The United States will on Tuesday join talks in Austria's capital Vienna aimed at salvaging an international agreement on Iran's nuclear programme, which Washington withdrew from in 2018.
US President Joe Biden has said he is ready to reverse the decision of his predecessor Donald Trump and return to the 2015 agreement, which was supposed to ensure that Iran never developed a military nuclear programme.
But Iran is demanding an end to crippling sanctions imposed by Trump and has refused to meet US negotiators at the latest talks, meaning European players will act as intermediaries.
Iran confirmed in January it was enriching uranium to 20 percent purity, well beyond the threshold set by the 2015 deal.
Nevertheless, Ali Vaez of the International Crisis Group, which monitors conflicts, tweeted that the talks represent "an important marker that both U.S. & Iran are serious about breaking the inertia".
Since neither side appears willing to make the first step, experts such as Vaez have suggested the negotiators could make a "gesture-for-gesture" deal to break the deadlock.

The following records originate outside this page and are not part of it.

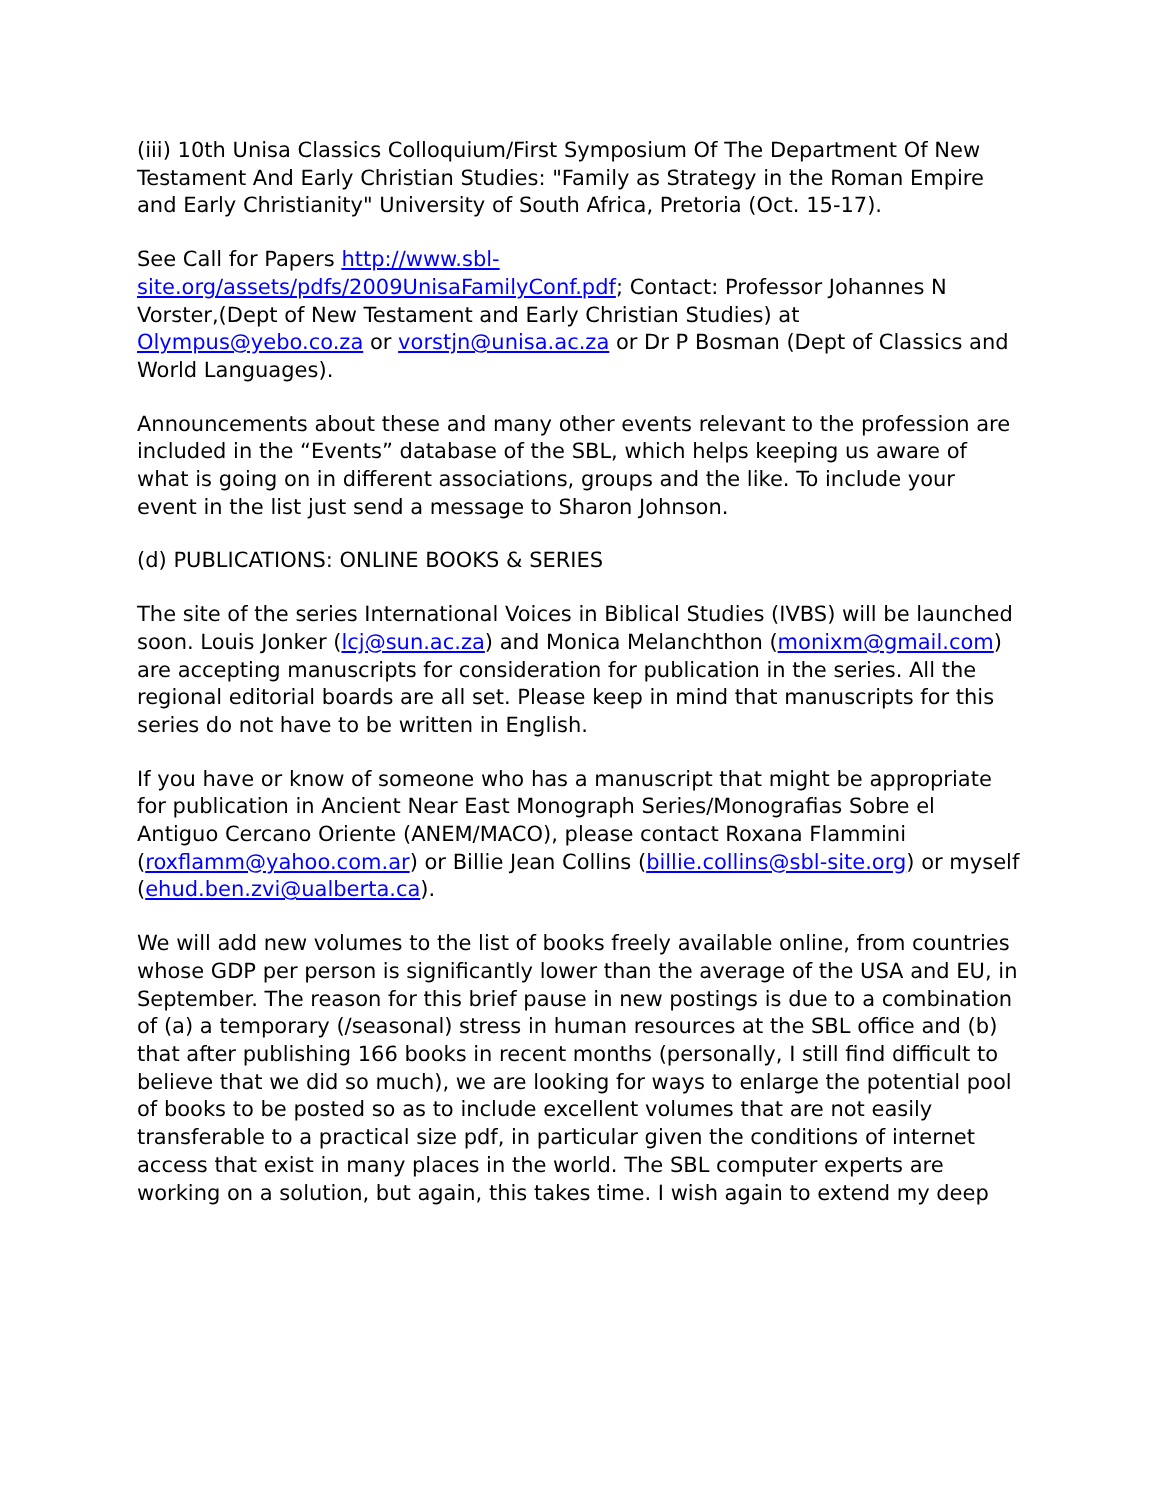(iii) 10th Unisa Classics Colloquium/First Symposium Of The Department Of New Testament And Early Christian Studies: "Family as Strategy in the Roman Empire and Early Christianity" University of South Africa, Pretoria (Oct. 15-17).
See Call for Papers http://www.sbl-
site.org/assets/pdfs/2009UnisaFamilyConf.pdf; Contact: Professor Johannes N Vorster,(Dept of New Testament and Early Christian Studies) at Olympus@yebo.co.za or vorstjn@unisa.ac.za or Dr P Bosman (Dept of Classics and World Languages).
Announcements about these and many other events relevant to the profession are included in the “Events” database of the SBL, which helps keeping us aware of what is going on in different associations, groups and the like. To include your event in the list just send a message to Sharon Johnson.
(d) PUBLICATIONS: ONLINE BOOKS & SERIES
The site of the series International Voices in Biblical Studies (IVBS) will be launched soon. Louis Jonker (lcj@sun.ac.za) and Monica Melanchthon (monixm@gmail.com) are accepting manuscripts for consideration for publication in the series. All the regional editorial boards are all set. Please keep in mind that manuscripts for this series do not have to be written in English.
If you have or know of someone who has a manuscript that might be appropriate for publication in Ancient Near East Monograph Series/Monografias Sobre el Antiguo Cercano Oriente (ANEM/MACO), please contact Roxana Flammini (roxflamm@yahoo.com.ar) or Billie Jean Collins (billie.collins@sbl-site.org) or myself (ehud.ben.zvi@ualberta.ca).
We will add new volumes to the list of books freely available online, from countries whose GDP per person is significantly lower than the average of the USA and EU, in September. The reason for this brief pause in new postings is due to a combination of (a) a temporary (/seasonal) stress in human resources at the SBL office and (b) that after publishing 166 books in recent months (personally, I still find difficult to believe that we did so much), we are looking for ways to enlarge the potential pool of books to be posted so as to include excellent volumes that are not easily transferable to a practical size pdf, in particular given the conditions of internet access that exist in many places in the world. The SBL computer experts are working on a solution, but again, this takes time. I wish again to extend my deep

– 'Much-needed momentum' –
The European Union will preside over talks between current members of the 2015 pact — Iran, China, France, Germany, Russia and Britain — set to begin on Tuesday.

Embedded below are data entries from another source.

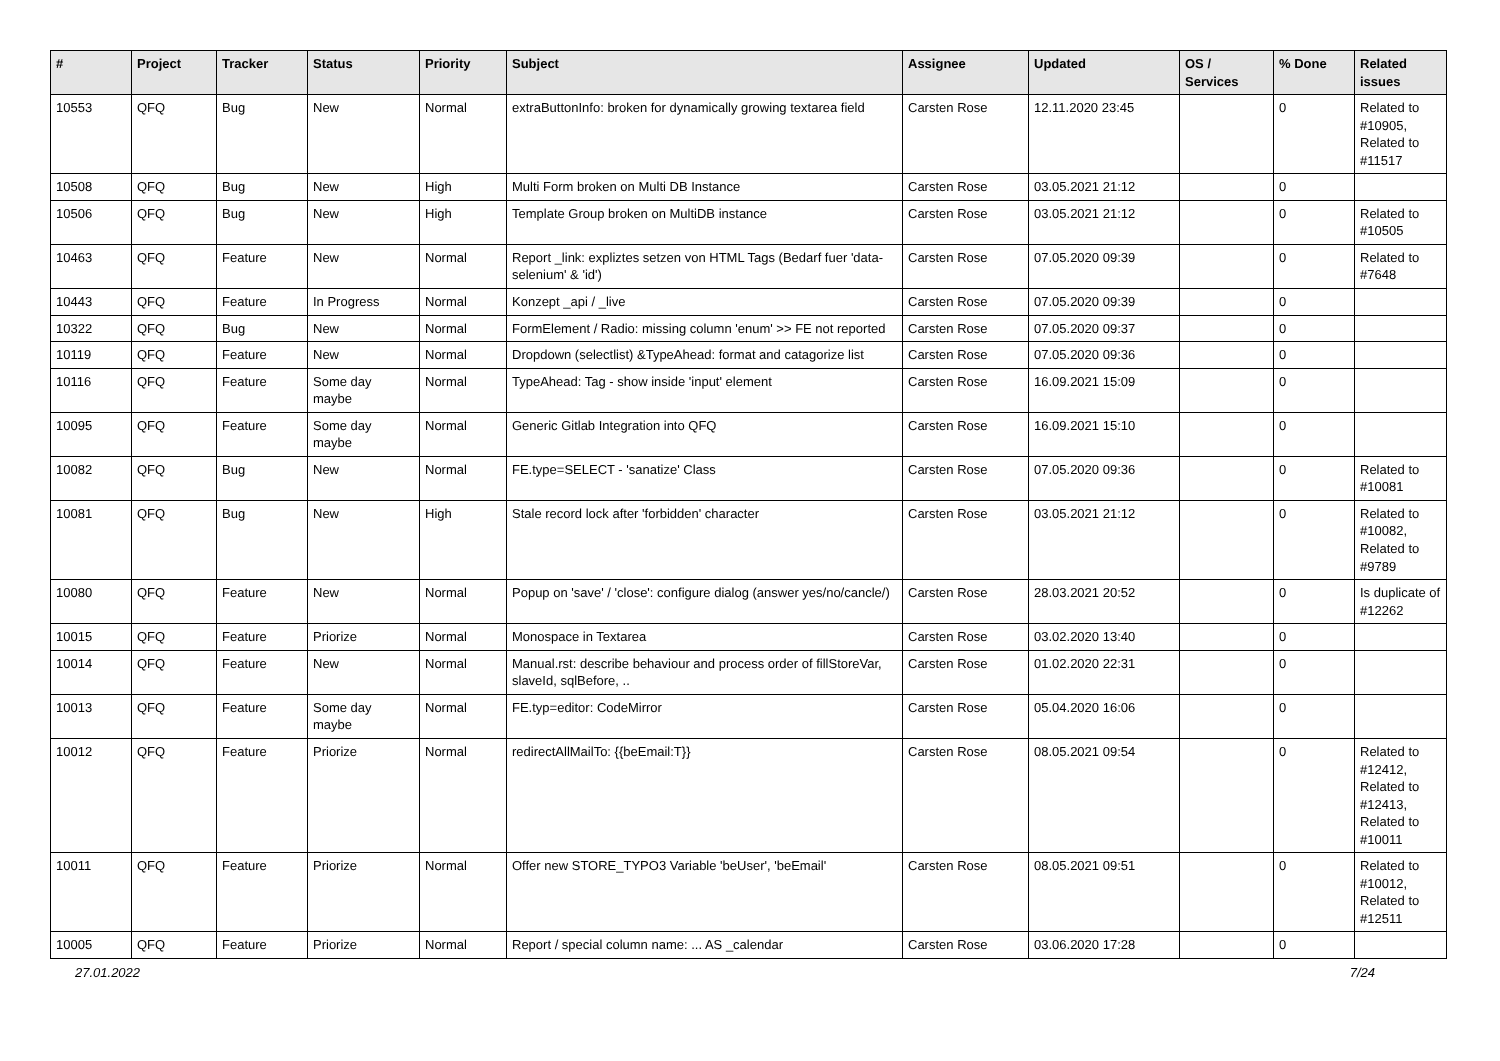| # | Project | Tracker | Status | Priority | Subject | Assignee | Updated | OS / Services | % Done | Related issues |
| --- | --- | --- | --- | --- | --- | --- | --- | --- | --- | --- |
| 10553 | QFQ | Bug | New | Normal | extraButtonInfo: broken for dynamically growing textarea field | Carsten Rose | 12.11.2020 23:45 | | 0 | Related to #10905, Related to #11517 |
| 10508 | QFQ | Bug | New | High | Multi Form broken on Multi DB Instance | Carsten Rose | 03.05.2021 21:12 | | 0 | |
| 10506 | QFQ | Bug | New | High | Template Group broken on MultiDB instance | Carsten Rose | 03.05.2021 21:12 | | 0 | Related to #10505 |
| 10463 | QFQ | Feature | New | Normal | Report _link: expliztes setzen von HTML Tags (Bedarf fuer 'data-selenium' & 'id') | Carsten Rose | 07.05.2020 09:39 | | 0 | Related to #7648 |
| 10443 | QFQ | Feature | In Progress | Normal | Konzept _api / _live | Carsten Rose | 07.05.2020 09:39 | | 0 | |
| 10322 | QFQ | Bug | New | Normal | FormElement / Radio: missing column 'enum' >> FE not reported | Carsten Rose | 07.05.2020 09:37 | | 0 | |
| 10119 | QFQ | Feature | New | Normal | Dropdown (selectlist) &TypeAhead: format and catagorize list | Carsten Rose | 07.05.2020 09:36 | | 0 | |
| 10116 | QFQ | Feature | Some day maybe | Normal | TypeAhead: Tag - show inside 'input' element | Carsten Rose | 16.09.2021 15:09 | | 0 | |
| 10095 | QFQ | Feature | Some day maybe | Normal | Generic Gitlab Integration into QFQ | Carsten Rose | 16.09.2021 15:10 | | 0 | |
| 10082 | QFQ | Bug | New | Normal | FE.type=SELECT - 'sanatize' Class | Carsten Rose | 07.05.2020 09:36 | | 0 | Related to #10081 |
| 10081 | QFQ | Bug | New | High | Stale record lock after 'forbidden' character | Carsten Rose | 03.05.2021 21:12 | | 0 | Related to #10082, Related to #9789 |
| 10080 | QFQ | Feature | New | Normal | Popup on 'save' / 'close': configure dialog (answer yes/no/cancle/) | Carsten Rose | 28.03.2021 20:52 | | 0 | Is duplicate of #12262 |
| 10015 | QFQ | Feature | Priorize | Normal | Monospace in Textarea | Carsten Rose | 03.02.2020 13:40 | | 0 | |
| 10014 | QFQ | Feature | New | Normal | Manual.rst: describe behaviour and process order of fillStoreVar, slaveId, sqlBefore, .. | Carsten Rose | 01.02.2020 22:31 | | 0 | |
| 10013 | QFQ | Feature | Some day maybe | Normal | FE.typ=editor: CodeMirror | Carsten Rose | 05.04.2020 16:06 | | 0 | |
| 10012 | QFQ | Feature | Priorize | Normal | redirectAllMailTo: {{beEmail:T}} | Carsten Rose | 08.05.2021 09:54 | | 0 | Related to #12412, Related to #12413, Related to #10011 |
| 10011 | QFQ | Feature | Priorize | Normal | Offer new STORE_TYPO3 Variable 'beUser', 'beEmail' | Carsten Rose | 08.05.2021 09:51 | | 0 | Related to #10012, Related to #12511 |
| 10005 | QFQ | Feature | Priorize | Normal | Report / special column name: ... AS _calendar | Carsten Rose | 03.06.2020 17:28 | | 0 | |
27.01.2022 7/24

The US delegation will meet in a different place with EU negotiators acting as go-betweens.
Kelsey Davenport, director for Non-proliferation Policy at the Arms Control Association think-tank, said the format was not ideal but added the EU was well situated to break the stalemate.
She called for a "bold first step by both sides" which she hoped would inject "much-needed momentum" into the process.
Washington, for example, could unfreeze Iranian funds held in foreign banks to facilitate humanitarian trade, and Tehran could stop enriching uranium beyond the levels agreed in the 2015 accord, said Davenport.
"The problem is all the irreversible things, like the research activities Tehran has undertaken," a Vienna-based diplomat pointed out.
Nor is it clear that the US administration is willing to lift all of its sanctions, as Iran is demanding.
On the eve of the talks, Rob Malley, US special envoy on Iran, talked only of removing "those sanctions that are inconsistent with the deal".
"If we're realistic about what both sides have to do… we could get there," he told US broadcaster PBS.
"But if either side takes a maximalist position and says that the other side has to do everything first before it's going to move one inch, I think it's hard to see how this succeeds."
US ready to look at nuclear sanctions in indirect Iran talks
Washington (AFP) April 5, 2021 –
The United States said Monday it was ready to review key sanctions on Iran if it comes into compliance with a nuclear deal ahead of European-led indirect talks aimed at salvaging the accord.
The State Department confirmed that Rob Malley, the new pointman on Iran named by President Joe Biden's administration, was traveling to Vienna to lead the US delegation but that he did not expect to meet with his Iranian counterpart.
The meetings starting Tuesday aim to break a logjam as Biden supports a return to the 2015 nuclear deal but has insisted that Iran first reverse nuclear steps it took to protest sweeping sanctions imposed by former US president Donald Trump when he walked out of the accord.
"There's no denying that we are approaching this with urgency," State Department spokesman Ned Price told reporters, saying the "breakout time" if Iran decides to pursue a nuclear bomb had diminished under Trump.
Price reiterated that the United States was ready to look at lifting sanctions — but only those related to the nuclear issue.
"We certainly will not entertain unilateral gestures or concessions to induce Iran to a better place," Price said.
"The original formulation is one that still holds today — it's the limited lifting of nuclear sanctions in return for permanent and verifiable limits on Iran's nuclear program," he said, referring to the accord's text.
Upon exiting the agreement, Trump imposed sweeping sanctions including a US ban on any other country buying Iran's oil, a crucial export for the country.
Successive US administrations have imposed other sanctions including on human rights grounds that have also irritated Iranian leaders, but Washington has not put those on the table in nuclear talks.
Britain, China, France, Germany and Russia are also participants in the deal and are eager to see the return of the United States.
Iran said the meeting of the so-called 4+1 countries was to "talk about the path of lifting sanctions."
"Whether the joint commission's agenda produces a result or not depends on the Europeans and the 4+1 reminding the US of its obligations and the Americans acting on their commitments," Iran's foreign ministry spokesman Saeed Khatibzadeh said in Tehran.
"How and where the 4+1 talk to the US is their own business," he told reporters in Tehran.
The European Union has said its mediator will hold "separate contacts" with the United States in Vienna.
According to a senior EU official, two groups of experts from the other countries will work simultaneously, with one focused on US sanctions and the other on reinstating Iran's suspended nuclear commitments.
Khatibzadeh said experts from the Iranian delegation would explain "how (we plan) to stop our remedial measures."
"We have only one step, not step-by-step, (which) includes the lifting of all US sanctions," he stressed.
"It will become clear tomorrow whether the 4+1 can realize the points expected by Iran or not, so that we would have a clearer path forward," Khatibzadeh said.